◆ **WORK INSTRUCTIONS**: Instruction for the entries that follow: retype exactly the lines from the line with "68: (4, 222, 1.62)" to the line with "80: (31, 193, 1.66)", both included, and omit all others.

+++ EXCERPTED RECORDS +++

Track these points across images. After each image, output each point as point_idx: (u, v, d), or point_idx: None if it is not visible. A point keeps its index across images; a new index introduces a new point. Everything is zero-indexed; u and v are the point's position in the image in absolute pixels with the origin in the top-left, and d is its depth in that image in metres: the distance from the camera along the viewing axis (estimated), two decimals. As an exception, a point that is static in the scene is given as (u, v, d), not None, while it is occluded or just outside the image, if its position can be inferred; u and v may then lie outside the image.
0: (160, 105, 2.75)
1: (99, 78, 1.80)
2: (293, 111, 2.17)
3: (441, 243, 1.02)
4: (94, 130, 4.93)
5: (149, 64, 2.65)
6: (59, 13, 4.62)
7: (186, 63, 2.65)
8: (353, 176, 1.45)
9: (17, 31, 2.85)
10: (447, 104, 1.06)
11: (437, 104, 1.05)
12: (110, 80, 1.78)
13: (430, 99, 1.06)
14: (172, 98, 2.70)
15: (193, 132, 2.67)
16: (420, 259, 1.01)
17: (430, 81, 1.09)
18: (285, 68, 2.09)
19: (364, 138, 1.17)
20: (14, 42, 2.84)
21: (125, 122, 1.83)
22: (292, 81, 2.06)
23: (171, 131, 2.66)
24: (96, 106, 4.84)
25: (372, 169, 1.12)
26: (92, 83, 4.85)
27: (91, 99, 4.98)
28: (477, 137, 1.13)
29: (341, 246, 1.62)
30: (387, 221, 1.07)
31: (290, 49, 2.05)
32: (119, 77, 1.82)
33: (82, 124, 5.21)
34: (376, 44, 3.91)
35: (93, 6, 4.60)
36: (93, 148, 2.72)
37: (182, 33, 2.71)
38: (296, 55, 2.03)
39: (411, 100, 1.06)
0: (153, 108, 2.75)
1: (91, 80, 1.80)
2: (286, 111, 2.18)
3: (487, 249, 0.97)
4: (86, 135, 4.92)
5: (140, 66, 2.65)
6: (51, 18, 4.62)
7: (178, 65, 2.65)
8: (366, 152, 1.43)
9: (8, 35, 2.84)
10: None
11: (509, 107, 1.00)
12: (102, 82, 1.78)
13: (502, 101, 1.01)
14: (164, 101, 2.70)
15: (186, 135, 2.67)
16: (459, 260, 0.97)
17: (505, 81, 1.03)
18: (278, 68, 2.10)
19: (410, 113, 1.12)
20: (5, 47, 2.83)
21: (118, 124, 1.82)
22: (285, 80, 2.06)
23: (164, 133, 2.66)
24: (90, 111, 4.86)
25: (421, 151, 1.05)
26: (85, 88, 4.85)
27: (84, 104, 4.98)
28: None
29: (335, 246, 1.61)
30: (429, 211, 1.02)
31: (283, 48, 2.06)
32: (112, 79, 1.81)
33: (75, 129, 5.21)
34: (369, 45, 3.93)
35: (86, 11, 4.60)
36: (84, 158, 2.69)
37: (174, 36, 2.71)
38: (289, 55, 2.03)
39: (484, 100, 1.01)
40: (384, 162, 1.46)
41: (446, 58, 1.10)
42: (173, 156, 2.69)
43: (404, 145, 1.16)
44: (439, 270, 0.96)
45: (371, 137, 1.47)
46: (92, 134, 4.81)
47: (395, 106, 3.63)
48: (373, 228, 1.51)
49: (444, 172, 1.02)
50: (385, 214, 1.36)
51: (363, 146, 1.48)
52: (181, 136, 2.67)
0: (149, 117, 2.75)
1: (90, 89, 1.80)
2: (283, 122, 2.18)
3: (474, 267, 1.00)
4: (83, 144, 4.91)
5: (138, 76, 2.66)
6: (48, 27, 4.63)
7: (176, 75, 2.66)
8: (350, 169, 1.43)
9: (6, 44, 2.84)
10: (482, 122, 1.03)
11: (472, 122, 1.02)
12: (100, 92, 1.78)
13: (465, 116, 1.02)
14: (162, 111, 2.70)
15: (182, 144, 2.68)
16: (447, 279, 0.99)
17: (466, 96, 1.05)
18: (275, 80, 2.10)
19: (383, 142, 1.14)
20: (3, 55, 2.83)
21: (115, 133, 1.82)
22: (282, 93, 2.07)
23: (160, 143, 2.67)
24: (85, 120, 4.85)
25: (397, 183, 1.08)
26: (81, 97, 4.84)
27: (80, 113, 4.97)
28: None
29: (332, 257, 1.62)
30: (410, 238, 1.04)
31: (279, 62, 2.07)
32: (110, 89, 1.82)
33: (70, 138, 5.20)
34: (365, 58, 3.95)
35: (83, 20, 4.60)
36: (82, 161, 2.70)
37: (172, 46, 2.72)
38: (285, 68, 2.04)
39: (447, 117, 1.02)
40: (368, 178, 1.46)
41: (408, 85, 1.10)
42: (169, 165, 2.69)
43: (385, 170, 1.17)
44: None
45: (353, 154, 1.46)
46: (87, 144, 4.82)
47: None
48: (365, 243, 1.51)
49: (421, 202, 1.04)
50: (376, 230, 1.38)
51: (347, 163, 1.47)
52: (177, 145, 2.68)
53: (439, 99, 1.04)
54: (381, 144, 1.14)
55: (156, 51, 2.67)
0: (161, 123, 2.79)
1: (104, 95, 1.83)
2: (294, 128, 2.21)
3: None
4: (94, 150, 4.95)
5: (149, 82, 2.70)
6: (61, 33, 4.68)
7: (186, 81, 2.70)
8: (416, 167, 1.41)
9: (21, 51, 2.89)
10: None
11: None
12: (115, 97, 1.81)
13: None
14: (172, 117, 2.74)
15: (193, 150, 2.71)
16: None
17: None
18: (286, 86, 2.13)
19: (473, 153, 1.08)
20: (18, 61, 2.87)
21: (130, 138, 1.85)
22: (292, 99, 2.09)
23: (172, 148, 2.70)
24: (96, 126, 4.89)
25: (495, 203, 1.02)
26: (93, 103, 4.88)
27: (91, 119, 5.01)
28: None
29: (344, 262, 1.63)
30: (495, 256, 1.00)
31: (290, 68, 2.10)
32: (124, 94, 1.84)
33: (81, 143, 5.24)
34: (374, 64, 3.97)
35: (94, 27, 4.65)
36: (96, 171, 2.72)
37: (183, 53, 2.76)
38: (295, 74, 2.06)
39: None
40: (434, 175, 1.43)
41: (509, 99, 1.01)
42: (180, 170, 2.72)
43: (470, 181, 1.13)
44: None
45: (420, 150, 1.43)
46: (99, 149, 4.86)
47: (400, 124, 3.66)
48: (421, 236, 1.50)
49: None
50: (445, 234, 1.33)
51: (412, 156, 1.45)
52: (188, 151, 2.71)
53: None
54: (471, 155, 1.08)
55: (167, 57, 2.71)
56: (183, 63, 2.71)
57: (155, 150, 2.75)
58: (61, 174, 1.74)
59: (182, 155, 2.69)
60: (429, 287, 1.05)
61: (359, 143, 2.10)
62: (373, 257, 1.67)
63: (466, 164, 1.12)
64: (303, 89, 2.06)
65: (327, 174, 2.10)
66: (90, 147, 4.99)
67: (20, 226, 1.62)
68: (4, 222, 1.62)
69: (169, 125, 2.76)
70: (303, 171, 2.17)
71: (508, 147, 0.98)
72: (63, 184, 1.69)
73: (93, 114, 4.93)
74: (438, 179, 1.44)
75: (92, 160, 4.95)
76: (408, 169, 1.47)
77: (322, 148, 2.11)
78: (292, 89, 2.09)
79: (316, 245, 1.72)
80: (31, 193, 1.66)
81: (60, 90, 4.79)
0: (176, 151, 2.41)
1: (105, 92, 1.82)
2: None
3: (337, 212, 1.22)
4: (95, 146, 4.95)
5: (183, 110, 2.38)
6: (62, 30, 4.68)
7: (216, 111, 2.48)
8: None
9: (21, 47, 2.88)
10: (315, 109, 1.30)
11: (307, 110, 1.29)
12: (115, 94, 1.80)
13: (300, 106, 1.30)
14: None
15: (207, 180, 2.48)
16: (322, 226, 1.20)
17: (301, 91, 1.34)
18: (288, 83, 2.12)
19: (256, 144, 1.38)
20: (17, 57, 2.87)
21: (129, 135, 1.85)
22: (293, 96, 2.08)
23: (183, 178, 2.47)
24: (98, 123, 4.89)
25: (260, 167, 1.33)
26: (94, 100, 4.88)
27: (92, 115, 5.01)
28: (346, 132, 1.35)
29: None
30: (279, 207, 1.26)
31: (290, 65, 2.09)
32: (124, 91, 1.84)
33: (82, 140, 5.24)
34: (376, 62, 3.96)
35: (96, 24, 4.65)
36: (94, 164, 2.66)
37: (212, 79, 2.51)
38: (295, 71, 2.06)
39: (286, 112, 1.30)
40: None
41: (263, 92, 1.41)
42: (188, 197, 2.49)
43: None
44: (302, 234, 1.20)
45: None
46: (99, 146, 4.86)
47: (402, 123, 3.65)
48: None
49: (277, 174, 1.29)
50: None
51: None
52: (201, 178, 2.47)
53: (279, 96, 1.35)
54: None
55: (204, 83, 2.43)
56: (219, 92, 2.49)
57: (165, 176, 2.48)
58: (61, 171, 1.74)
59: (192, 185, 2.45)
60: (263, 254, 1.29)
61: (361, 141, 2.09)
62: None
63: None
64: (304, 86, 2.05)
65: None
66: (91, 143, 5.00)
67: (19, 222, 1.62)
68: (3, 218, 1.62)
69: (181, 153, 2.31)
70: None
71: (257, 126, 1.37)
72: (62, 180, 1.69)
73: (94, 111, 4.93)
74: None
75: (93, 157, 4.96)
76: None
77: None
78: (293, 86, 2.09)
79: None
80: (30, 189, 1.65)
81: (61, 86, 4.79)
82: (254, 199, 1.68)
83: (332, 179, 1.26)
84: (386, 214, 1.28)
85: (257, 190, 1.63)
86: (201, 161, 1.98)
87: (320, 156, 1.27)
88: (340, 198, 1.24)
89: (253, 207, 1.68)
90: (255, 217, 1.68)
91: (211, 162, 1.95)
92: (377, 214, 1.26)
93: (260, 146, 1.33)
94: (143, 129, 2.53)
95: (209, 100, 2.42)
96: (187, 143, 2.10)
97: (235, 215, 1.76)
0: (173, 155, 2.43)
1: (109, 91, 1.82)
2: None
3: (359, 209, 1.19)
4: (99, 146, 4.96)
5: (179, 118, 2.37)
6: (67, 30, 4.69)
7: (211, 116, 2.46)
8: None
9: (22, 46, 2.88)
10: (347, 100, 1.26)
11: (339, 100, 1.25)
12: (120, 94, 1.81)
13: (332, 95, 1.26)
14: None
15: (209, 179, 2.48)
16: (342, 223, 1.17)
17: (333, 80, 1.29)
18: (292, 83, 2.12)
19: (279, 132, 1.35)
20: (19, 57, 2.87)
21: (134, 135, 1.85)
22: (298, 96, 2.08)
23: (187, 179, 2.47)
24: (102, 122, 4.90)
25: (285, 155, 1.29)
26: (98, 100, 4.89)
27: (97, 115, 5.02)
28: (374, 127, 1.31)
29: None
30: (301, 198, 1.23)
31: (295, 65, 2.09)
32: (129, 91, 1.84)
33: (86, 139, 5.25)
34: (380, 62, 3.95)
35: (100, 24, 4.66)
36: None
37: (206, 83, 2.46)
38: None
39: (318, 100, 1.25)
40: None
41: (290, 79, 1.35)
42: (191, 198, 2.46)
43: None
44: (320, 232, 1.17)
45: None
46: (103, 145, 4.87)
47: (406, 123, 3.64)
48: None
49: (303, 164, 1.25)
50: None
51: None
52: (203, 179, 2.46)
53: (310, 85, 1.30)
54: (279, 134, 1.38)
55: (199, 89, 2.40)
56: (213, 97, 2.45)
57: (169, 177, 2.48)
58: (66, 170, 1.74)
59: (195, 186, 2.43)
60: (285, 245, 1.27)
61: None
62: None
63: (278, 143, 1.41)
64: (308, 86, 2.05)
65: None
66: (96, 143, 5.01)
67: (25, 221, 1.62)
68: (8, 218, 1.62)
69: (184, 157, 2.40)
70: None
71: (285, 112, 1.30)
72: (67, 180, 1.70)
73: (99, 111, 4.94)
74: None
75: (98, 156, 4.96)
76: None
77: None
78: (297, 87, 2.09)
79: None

+++

◆ **REPLY TO THE TASK**:
68: (4, 222, 1.62)
69: (169, 125, 2.76)
70: (303, 171, 2.17)
71: (508, 147, 0.98)
72: (63, 184, 1.69)
73: (93, 114, 4.93)
74: (438, 179, 1.44)
75: (92, 160, 4.95)
76: (408, 169, 1.47)
77: (322, 148, 2.11)
78: (292, 89, 2.09)
79: (316, 245, 1.72)
80: (31, 193, 1.66)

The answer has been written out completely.